▶ **Passage to read**
********

Exploring all Possible
Means of resolving
the Resource Problem

Eiji Yamasue

Professor, College of Science and Engineering

How many kilograms of
mineral resources
does it take to make one car?

Mineral and energy resources are indispensable to human life and industry. Thus, finding ways to obtain minerals and energy resources in sufficient quantities, but sustainably, is vital. So, researchers from many disciplines have put their minds to solving this problem.

However, in reality, the problem is far more complex, and it cannot be solved with a single elixir. For example, the successful development of an innovative resource recycling technology is not sufficient on its own. To make the use of such technology sustainably, the production cost must be reduced, and policies must be laid out for its dissemination.

Given the nature of this challenge, Eiji Yamasue aims to use every means possible to resolve these resource-related problems without being bound by the limits of an academic field. So, while Yamasue’s expertise lies in the field of material science and thermodynamics, he applies a comprehensive and interdisciplinary approach, integrating perspectives from social sciences, such as those of industrial ecology and environmental systems engineering, to his own.

One of his research breakthroughs has had a significant impact on society. He developed an ingenious indicator called the Total Material Requirement (TMR) to evaluate mining activities by weight. TMR works by converting the amount of resources needed to produce a certain material or product to the mining amount. For example, to raise one cow for meat production, such as that for steak, approximately 7 ton of corn, 11 ton of silage, and 5 ton of soybeans are required as feed. Fertilizers used to produce this feed contain mineral resources, such as phosphorus and potassium.

********

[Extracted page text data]
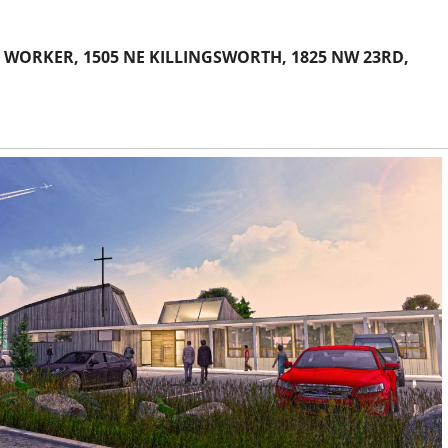
 WORKER, 1505 NE KILLINGSWORTH, 1825 NW 23RD,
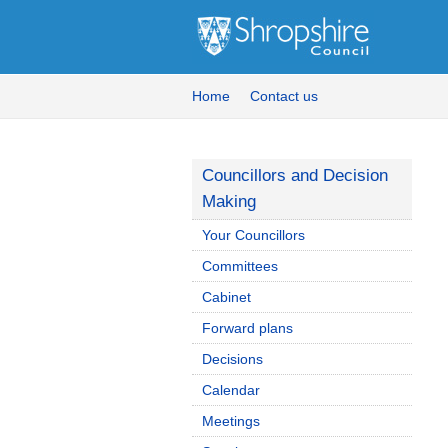
Home
Contact us
Councillors and Decision
Making
Your Councillors
Committees
Cabinet
Forward plans
Decisions
Calendar
Meetings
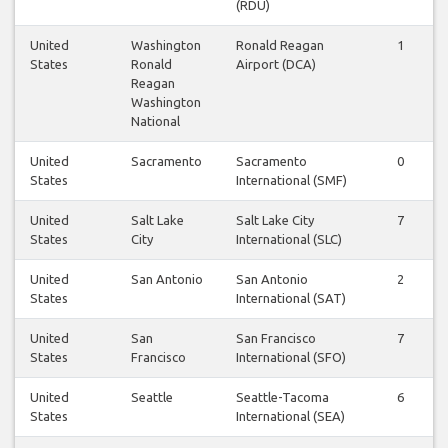
(RDU)
United
Washington
Ronald Reagan
1
1
States
Ronald
Airport (DCA)
Reagan
Washington
National
United
Sacramento
Sacramento
0
0
States
International (SMF)
United
Salt Lake
Salt Lake City
7
7
States
City
International (SLC)
United
San Antonio
San Antonio
2
2
States
International (SAT)
United
San
San Francisco
7
7
States
Francisco
International (SFO)
United
Seattle
Seattle-Tacoma
6
7
States
International (SEA)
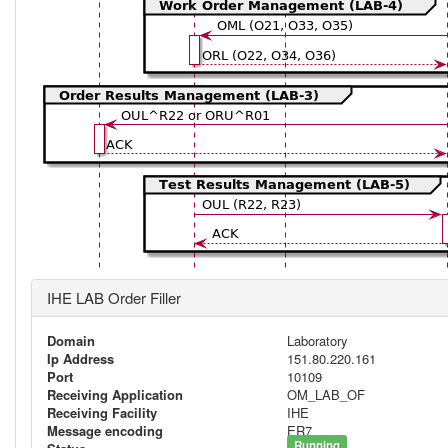
IHE LAB Order Filler
Domain
Laboratory
Ip Address
151.80.220.161
Port
10109
Receiving Application
OM_LAB_OF
Receiving Facility
IHE
Message encoding
ER7
Running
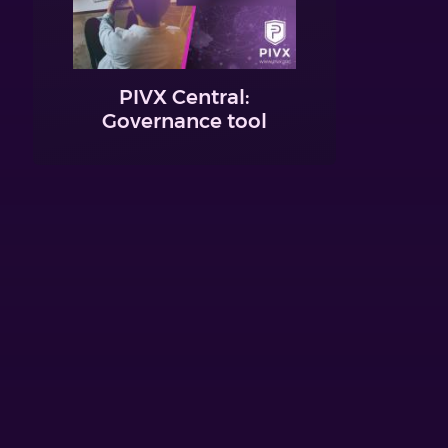
PIVX Central:
Governance tool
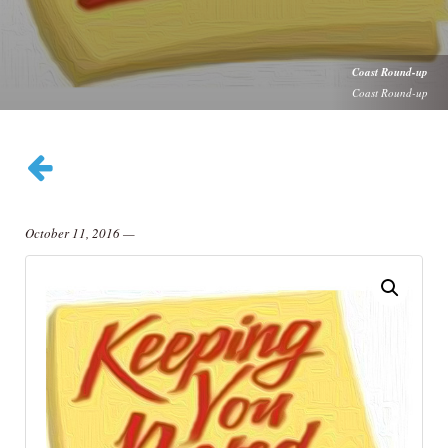
Coast Round-up
Coast Round-up
October 11, 2016
—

********

▶ **Task requirements**
1 > Reproduce the part of the article on the resource problem starting with "Professor, College of" and going on through "for its dissemination.".
2 > Translate this sentence from the article on the resource problem into Spanish: "Mineral and energy resources are indispensable to human life and industry."
3 > Write the next part of the article on the resource problem, picking up after its final sentence.

▶ **Responses to the tasks**
1 >
Professor, College of Science and Engineering

How many kilograms of
mineral resources
does it take to make one car?

Mineral and energy resources are indispensable to human life and industry. Thus, finding ways to obtain minerals and energy resources in sufficient quantities, but sustainably, is vital. So, researchers from many disciplines have put their minds to solving this problem.

However, in reality, the problem is far more complex, and it cannot be solved with a single elixir. For example, the successful development of an innovative resource recycling technology is not sufficient on its own. To make the use of such technology sustainably, the production cost must be reduced, and policies must be laid out for its dissemination.

2 > Los recursos minerales y energéticos son indispensables para la vida humana y la industria.

3 >
The idea is to determine a given product’s resource intensity by quantifying the resource weight as the TMR. “Let us say we apply a mobile phone to this index; the conversion shows us that to manufacture a single phone, 20 to 30 kg of mineral resources needs to be excavated,” says Yamasue. He has collected data on all kinds of materials, including raw materials, foodstuffs, intermediate materials, energy, and products, creating a one-of-a-kind database in the world. There are currently over a thousand data entries in his database.

Based on the TMR, Yamasue has raised a shocking concern, which he calls the Resource Paradox Problem: “Our endeavors to reduce our carbon footprint may result in increased extraction of resources.” He takes next-generation vehicles, such as electric vehicles, as an example. According to his estimates, the TMR of one conventional gasoline-powered car is approximately 20 ton of iron and copper, and hybrid cars with lithium batteries require nickel and lithium in addition to the iron and copper, that is, a cumulative 50 ton of resources.

Furthermore, fuel cell vehicles require the extraction of 75 ton of resources, and electric vehicles run on anywhere from 70 to 120 ton of resources. “While it is true that electric vehicles provide fuel economy, if we include the costs of battery replacement due to aging as well as its initial installment, the resource efficiency is no different from that of a conventional car with a fuel economy of 10 km/L (approx. 23.5 mpg),” says Yamasue.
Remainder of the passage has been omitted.